TEXT FOR ANALYSIS:
===

Re: One potential issue with concurrent execution of RCU callbacks...

"Paul E. McKenney" <paulmck@xxxxxxxxxx> · Tue, 8 Dec 2020 10:24:09 -0800

On Tue, Dec 08, 2020 at 06:52:30PM +0100, Frederic Weisbecker wrote:
> On Tue, Dec 08, 2020 at 09:19:27AM -0800, Paul E. McKenney wrote:
> > On Tue, Dec 08, 2020 at 04:54:57PM +0100, Frederic Weisbecker wrote:
> > > On Tue, Dec 08, 2020 at 06:58:10AM -0800, Paul E. McKenney wrote:
> > > > Hello, Frederic,
> > > > 
> > > > Boqun just asked if RCU callbacks ran in BH-disabled context to avoid
> > > > concurrent execution of the same callback.  Of course, this raises the
> > > > question of whether a self-posting callback can have two instances of
> > > > itself running concurrently while a CPU is in the process of transitioning
> > > > between softirq and rcuo invocation of callbacks.
> > > > 
> > > > I believe that the answer is "no" because BH-disabled context is
> > > > an implicit RCU read-side critical section.  Therefore, the initial
> > > > invocation of the RCU callback must complete in order for a new grace
> > > > period to complete, and a new grace period must complete before the
> > > > second invocation of that same callback to start.
> > > > 
> > > > Does that make sense, or am I missing something?
> > > 
> > > Sounds like a good explanation. But then why are we actually calling
> > > the entire rcu_do_batch() under BH-disabled context? Was it to quieten
> > > lockdep against rcu_callback_map ?
> > 
> > Inertia and lack of complaints about it.  ;-)
> > 
> > Plus when called from softirq, neither local_bh_disable() nor
> > rcu_read_lock() is necessary, and so represents pointless overhead.

===

Landmark coordinate records
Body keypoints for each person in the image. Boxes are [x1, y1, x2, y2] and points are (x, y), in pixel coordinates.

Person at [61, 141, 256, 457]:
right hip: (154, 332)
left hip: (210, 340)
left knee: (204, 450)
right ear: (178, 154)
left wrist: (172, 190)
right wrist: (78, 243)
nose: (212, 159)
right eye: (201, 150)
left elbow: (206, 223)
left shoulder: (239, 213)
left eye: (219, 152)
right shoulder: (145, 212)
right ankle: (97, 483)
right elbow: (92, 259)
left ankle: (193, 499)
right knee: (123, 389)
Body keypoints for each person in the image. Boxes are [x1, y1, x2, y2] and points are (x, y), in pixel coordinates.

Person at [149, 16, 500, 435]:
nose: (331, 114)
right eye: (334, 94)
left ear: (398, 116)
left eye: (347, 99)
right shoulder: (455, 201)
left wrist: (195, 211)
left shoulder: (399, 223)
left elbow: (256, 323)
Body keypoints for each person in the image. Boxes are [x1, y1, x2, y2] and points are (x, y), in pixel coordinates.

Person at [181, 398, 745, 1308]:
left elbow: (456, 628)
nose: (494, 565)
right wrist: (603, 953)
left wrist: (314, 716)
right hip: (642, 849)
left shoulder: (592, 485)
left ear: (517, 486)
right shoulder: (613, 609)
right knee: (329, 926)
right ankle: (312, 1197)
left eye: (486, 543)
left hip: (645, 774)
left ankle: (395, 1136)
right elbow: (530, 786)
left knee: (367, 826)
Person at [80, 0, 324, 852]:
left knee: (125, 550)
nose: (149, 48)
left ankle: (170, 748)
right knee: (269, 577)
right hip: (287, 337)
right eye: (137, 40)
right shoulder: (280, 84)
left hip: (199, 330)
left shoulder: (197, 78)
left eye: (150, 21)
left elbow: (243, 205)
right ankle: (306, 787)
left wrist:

===

TASK ITEM: Can you continue the mailing-list thread about concurrent execution of RCU callbacks, picking up right after its last line?

ANSWER TO THE PROBLEM:
> > 
> > > Wouldn't rcu_read_lock() around callbacks invocation be enough? Or is
> > > there another reason for the BH-disabled context that I'm missing?
> > 
> > There are likely to be callback functions that use spin_lock() instead
> > of spin_lock_bh() because they know that they are invoked in BH-disabled
> > context.
> 
> Ah right. So perhaps we can keep local_bh_disable() instead.
> 
> > But what does this change help?
> 
> It reduces the code scope running with BH disabled.
> Also narrowing down helps to understand what it actually protects.

I thought that you would call out unnecessarily delaying other softirq
handlers.  ;-)

But if such delays are a problem (and they might well be), then to
avoid them on non-rcu_nocb CPUs would instead/also require changing the
early-exit checks to check for other pending softirqs to the existing
checks involving time, need_resched, and idle.  At which point, entering and
exiting BH-disabled again doesn't help, other than your point about the
difference in BH-disabled scopes on rcu_nocb and non-rcu_nocb CPUs.

Would it make sense to exit rcu_do_batch() if more than some amount
of time had elapsed and there was some non-RCU softirq pending?

My guess is that the current tlimit checks in rcu_do_batch() make this
unnecessary.

Thoughts?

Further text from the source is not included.